本文主體來自[Caffe學習系列(17):模型各層數據和參數可視化],加了一點自己的注釋(http://www.cnblogs.com/denny402/p/5105911.html)
先用caffe對cifar10進行訓練,將訓練的結果模型進行保存,得到一個caffemodel,然后從測試圖片中選出一張進行測試,并進行可視化。
# 加載必要的庫
import numpy as np
import matplotlib.pyplot as plt
%matplotlib inline # 在notebook里面顯示圖像
import sys, os, caffe
# 設置當前目錄,判斷模型是否訓練好
caffe_root = '/home/huitr/caffe/'
os.chdir(caffe_root)
if not os.path.isfile(caffe_root + 'examples/cifar10/cifar10_quick_iter_4000.caffemodel'):
print("caffemodel is not exist...")
# 利用提前訓練好的模型,設置測試網絡
caffe.set_mode_gpu()
net = caffe.Net(caffe_root + 'examples/cifar10/cifar10_quick.prototxt',
caffe_root + 'examples/cifar10/cifar10_quick_iter_4000.caffemodel',
caffe.TEST)
print net.blobs['data'].data.shape
print type(net.blobs['data']) # 鍵data所對應的值就是Blob,不是BlobVector,注意和params區分
print type(net.blobs['data'].data) # Blob.data得到的是numpy.ndarray
(1, 3, 32, 32)
<class 'caffe._caffe.Blob'>
<type 'numpy.ndarray'>
#加載測試圖片,并顯示
img = caffe.io.load_image('examples/images/cat.jpg')
print img.shape
plt.imshow(img)
plt.axis('off')
(360, 480, 3)
(-0.5, 479.5, 359.5, -0.5)
output_4_2.png
# 編寫一個函數,將二進制的均值轉換為python的均值
def convert_mean(binMean,npyMean):
blob = caffe.proto.caffe_pb2.BlobProto() # 聲明一個blob
bin_mean = open(binMean, 'rb' ).read() # 打開二進制均值文件
blob.ParseFromString(bin_mean) # 將二進制均值文件讀入blob
arr = np.array( caffe.io.blobproto_to_array(blob) ) # 將blob轉成numpy array
npy_mean = arr[0]
print arr.shape # arr是4維array,第一維表示第一張圖,其實就是唯一一張均值圖
np.save(npyMean, npy_mean )
binMean = caffe_root + 'examples/cifar10/mean.binaryproto'
npyMean = caffe_root + 'examples/cifar10/mean.npy'
convert_mean(binMean,npyMean)
(1, 3, 32, 32)
# 定義轉換,即預處理函數
# caffe中用的圖像是BGR空間,但是matplotlib用的是RGB空間;
# 再比如caffe的數值空間是[0,255]但是matplotlib的空間是[0,1]。這些都需要轉換過來
# 預處理函數應該自動resize了測試圖片的大小
mu = np.load(npyMean) # 載入均值文件
mu = mu.mean(1).mean(1) # 計算像素的平均值
transformer = caffe.io.Transformer({'data': net.blobs['data'].data.shape}) # 定義轉換輸入的data數值的函數
transformer.set_transpose('data', (2,0,1)) # 把通道那一維放到最前面以適應caffe,即HxWxC變為CxHxW
transformer.set_mean('data', mu) # 減去均值
transformer.set_raw_scale('data', 255) # 將0-1空間變成0-255空間
transformer.set_channel_swap('data', (2,1,0)) # 將RGB空間轉換為BGR空間
net.blobs['data'].data[...] = transformer.preprocess('data',img)
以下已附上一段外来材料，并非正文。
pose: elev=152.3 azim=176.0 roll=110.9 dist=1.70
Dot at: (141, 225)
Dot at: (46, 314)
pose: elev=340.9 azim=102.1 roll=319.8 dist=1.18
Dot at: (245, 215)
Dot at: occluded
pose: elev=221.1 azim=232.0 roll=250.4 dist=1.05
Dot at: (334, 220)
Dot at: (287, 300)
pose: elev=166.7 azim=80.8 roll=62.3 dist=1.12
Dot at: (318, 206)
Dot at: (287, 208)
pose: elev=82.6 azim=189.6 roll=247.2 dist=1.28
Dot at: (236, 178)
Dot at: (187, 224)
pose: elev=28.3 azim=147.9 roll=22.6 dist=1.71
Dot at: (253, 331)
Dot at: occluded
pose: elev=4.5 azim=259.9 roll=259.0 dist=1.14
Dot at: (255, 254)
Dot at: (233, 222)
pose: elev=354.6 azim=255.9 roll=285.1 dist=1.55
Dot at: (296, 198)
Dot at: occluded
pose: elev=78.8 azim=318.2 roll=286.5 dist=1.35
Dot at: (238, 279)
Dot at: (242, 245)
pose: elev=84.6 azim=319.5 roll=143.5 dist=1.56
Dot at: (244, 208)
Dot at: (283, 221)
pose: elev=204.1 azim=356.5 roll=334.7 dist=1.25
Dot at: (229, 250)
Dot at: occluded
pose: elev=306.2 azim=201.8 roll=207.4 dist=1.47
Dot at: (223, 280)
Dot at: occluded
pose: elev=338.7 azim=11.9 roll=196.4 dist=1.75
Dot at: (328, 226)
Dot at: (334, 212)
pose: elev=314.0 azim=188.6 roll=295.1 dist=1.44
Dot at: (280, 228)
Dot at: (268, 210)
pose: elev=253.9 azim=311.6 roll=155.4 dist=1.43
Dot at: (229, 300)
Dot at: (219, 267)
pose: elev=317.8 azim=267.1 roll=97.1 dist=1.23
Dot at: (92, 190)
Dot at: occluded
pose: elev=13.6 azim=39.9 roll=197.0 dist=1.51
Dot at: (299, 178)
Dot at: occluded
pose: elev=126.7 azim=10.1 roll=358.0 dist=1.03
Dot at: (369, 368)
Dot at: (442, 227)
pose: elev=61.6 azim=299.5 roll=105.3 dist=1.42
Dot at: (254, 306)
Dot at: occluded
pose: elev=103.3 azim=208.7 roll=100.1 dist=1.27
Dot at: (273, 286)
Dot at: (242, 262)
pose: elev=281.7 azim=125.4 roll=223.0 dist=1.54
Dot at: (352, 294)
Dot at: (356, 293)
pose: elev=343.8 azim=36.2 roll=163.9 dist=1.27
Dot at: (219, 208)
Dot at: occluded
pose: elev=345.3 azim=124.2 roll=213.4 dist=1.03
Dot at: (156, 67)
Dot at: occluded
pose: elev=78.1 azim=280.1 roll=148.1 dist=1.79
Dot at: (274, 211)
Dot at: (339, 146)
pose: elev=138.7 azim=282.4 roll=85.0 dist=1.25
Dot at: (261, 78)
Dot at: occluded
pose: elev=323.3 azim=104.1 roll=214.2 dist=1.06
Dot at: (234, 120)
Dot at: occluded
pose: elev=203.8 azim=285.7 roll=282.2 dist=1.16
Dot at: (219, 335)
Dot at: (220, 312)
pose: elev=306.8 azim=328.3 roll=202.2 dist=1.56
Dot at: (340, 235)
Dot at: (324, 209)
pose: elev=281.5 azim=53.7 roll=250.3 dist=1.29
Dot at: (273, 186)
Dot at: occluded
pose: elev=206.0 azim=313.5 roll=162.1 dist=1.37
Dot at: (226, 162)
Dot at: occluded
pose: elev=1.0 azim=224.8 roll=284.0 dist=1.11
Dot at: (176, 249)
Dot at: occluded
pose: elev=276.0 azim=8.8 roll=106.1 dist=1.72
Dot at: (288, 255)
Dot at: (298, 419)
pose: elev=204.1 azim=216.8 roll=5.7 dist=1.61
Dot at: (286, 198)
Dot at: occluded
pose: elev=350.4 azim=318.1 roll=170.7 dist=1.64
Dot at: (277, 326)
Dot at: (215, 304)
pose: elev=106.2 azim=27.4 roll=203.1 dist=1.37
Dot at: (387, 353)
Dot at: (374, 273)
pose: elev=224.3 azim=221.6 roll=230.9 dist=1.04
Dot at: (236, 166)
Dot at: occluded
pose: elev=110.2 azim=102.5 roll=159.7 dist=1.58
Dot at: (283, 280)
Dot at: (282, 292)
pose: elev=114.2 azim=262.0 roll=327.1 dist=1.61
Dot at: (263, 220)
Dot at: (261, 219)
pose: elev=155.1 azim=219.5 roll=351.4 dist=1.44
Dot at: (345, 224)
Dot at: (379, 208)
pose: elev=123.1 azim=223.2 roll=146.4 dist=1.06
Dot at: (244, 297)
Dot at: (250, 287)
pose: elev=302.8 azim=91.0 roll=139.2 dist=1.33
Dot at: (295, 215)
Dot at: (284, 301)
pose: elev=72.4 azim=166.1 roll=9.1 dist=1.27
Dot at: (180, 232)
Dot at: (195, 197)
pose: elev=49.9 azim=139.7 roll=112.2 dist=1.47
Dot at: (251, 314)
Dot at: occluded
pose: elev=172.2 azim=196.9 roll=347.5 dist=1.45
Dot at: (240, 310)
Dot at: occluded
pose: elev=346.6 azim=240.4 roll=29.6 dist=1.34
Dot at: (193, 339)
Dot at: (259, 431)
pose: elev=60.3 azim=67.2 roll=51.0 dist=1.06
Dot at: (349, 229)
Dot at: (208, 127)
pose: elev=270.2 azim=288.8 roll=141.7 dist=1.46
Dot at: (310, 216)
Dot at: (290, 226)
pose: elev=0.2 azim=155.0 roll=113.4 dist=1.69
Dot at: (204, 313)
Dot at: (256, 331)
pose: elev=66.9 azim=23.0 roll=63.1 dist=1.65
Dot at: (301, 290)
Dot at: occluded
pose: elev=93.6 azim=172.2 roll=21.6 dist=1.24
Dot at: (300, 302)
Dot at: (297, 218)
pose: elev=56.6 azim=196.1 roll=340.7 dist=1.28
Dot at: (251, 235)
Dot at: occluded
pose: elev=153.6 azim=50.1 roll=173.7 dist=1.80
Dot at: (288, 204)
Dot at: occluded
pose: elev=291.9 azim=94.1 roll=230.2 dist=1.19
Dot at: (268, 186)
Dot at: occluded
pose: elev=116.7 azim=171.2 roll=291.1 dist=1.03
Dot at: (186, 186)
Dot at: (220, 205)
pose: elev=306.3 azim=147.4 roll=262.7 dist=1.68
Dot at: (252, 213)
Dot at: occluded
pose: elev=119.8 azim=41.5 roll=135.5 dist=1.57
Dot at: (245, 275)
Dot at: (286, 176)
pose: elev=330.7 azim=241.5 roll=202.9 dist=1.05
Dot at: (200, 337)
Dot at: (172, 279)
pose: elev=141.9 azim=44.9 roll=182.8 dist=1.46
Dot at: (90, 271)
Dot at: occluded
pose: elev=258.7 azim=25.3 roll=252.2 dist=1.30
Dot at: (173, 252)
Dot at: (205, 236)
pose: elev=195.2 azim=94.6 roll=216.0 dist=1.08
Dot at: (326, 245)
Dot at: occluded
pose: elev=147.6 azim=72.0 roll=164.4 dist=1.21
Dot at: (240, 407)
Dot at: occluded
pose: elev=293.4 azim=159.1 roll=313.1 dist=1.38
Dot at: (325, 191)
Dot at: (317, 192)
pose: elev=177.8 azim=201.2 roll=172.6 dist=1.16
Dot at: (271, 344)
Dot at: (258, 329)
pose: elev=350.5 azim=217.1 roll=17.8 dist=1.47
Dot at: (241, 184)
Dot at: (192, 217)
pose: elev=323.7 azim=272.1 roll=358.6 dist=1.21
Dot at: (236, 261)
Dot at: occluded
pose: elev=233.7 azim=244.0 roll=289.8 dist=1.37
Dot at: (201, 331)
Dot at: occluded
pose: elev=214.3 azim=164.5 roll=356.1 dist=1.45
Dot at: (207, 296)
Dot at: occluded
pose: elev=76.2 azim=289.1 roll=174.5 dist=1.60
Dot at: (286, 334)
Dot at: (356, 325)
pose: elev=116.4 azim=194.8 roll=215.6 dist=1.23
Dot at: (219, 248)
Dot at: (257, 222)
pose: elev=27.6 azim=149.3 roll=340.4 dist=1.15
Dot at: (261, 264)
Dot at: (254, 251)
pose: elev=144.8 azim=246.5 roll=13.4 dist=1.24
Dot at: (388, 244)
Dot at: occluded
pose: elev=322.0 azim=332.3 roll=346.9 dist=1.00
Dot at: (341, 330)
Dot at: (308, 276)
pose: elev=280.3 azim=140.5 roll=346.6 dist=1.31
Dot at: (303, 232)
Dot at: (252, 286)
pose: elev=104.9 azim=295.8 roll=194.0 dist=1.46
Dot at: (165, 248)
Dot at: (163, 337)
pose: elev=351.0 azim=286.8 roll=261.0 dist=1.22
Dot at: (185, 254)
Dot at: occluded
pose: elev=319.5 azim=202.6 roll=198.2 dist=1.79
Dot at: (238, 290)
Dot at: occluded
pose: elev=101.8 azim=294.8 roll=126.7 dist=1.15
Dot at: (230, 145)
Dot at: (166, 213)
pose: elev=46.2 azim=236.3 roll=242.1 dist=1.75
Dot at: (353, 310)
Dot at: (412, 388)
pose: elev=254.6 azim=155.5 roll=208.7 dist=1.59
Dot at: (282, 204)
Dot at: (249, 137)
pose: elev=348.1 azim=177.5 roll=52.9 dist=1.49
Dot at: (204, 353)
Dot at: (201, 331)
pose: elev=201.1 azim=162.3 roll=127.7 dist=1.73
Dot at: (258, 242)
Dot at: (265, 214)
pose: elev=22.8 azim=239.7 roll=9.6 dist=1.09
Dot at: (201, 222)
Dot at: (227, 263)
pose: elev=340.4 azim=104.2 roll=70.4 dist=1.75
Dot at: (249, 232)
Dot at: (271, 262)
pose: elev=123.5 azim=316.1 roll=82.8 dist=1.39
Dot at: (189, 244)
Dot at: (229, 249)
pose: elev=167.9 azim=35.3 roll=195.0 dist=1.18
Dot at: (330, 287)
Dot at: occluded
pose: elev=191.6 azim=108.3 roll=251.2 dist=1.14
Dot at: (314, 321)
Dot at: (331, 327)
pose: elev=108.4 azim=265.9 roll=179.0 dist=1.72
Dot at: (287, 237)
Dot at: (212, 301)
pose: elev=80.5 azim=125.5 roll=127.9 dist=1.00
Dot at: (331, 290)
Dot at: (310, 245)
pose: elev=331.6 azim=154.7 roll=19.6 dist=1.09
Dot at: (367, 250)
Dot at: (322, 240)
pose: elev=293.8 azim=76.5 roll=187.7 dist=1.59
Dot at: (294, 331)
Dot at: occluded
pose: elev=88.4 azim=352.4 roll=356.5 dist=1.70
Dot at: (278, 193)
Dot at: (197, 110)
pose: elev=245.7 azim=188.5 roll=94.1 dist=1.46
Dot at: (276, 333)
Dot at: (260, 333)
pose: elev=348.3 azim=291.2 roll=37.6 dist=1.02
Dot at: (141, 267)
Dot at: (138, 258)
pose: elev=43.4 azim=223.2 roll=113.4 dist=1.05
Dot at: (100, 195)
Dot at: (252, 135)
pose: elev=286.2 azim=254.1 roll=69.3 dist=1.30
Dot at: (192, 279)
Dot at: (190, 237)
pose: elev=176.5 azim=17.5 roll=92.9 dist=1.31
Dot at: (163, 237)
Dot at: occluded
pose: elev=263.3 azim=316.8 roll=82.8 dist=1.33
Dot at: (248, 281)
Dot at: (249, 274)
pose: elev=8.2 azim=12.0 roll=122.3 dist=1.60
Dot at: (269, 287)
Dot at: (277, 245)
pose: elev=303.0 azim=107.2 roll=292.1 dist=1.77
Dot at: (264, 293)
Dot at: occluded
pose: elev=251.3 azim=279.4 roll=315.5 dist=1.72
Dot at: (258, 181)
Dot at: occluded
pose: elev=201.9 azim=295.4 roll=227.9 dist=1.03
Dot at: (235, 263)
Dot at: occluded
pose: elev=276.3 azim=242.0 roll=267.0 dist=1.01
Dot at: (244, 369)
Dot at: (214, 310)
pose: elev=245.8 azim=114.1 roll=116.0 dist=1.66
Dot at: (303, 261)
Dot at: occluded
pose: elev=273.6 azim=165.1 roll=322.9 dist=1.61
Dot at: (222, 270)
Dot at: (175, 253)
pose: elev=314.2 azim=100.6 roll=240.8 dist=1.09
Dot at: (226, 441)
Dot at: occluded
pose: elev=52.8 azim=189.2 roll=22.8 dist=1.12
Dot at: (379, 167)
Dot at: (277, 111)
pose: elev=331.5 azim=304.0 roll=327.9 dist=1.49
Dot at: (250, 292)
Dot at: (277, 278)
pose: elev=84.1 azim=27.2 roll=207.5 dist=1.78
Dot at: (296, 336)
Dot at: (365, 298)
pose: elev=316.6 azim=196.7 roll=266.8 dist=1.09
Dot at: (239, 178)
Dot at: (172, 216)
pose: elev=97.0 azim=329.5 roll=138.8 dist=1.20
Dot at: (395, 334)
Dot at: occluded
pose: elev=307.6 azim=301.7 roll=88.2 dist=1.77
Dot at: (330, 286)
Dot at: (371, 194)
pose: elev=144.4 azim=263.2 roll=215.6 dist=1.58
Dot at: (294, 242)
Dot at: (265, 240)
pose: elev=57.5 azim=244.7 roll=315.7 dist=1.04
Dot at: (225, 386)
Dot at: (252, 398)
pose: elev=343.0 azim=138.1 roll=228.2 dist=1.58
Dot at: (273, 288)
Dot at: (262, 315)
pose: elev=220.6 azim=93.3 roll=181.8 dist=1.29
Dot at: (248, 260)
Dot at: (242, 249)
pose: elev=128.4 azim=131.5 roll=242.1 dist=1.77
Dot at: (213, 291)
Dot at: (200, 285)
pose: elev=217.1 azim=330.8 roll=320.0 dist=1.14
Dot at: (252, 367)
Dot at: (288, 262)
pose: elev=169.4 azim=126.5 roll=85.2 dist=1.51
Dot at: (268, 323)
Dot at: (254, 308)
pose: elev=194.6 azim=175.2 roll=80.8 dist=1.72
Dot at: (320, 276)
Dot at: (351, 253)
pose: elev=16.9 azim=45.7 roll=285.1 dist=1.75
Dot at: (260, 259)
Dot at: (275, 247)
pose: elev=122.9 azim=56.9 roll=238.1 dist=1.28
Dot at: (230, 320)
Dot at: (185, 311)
inputData=net.blobs['data'].data
#顯示減去均值前后的數據
plt.figure()
plt.subplot(1,2,1),plt.title("origin")
plt.imshow(img)
plt.axis('off')
plt.subplot(1,2,2),plt.title("subtract mean")
plt.imshow(transformer.deprocess('data', inputData[0]))
plt.axis('off')
(-0.5, 31.5, 31.5, -0.5)
output_7_1.png
# 運行測試模型,并顯示各層數據信息
net.forward()
[(k, v.data.shape) for k, v in net.blobs.items()]
[('data', (1, 3, 32, 32)),
('conv1', (1, 32, 32, 32)),
('pool1', (1, 32, 16, 16)),
('conv2', (1, 32, 16, 16)),
('pool2', (1, 32, 8, 8)),
('conv3', (1, 64, 8, 8)),
('pool3', (1, 64, 4, 4)),
('ip1', (1, 64)),
('ip2', (1, 10)),
('prob', (1, 10))]
# 顯示各層的參數信息,只顯示weight
[(k, v[0].data.shape) for k, v in net.params.items()]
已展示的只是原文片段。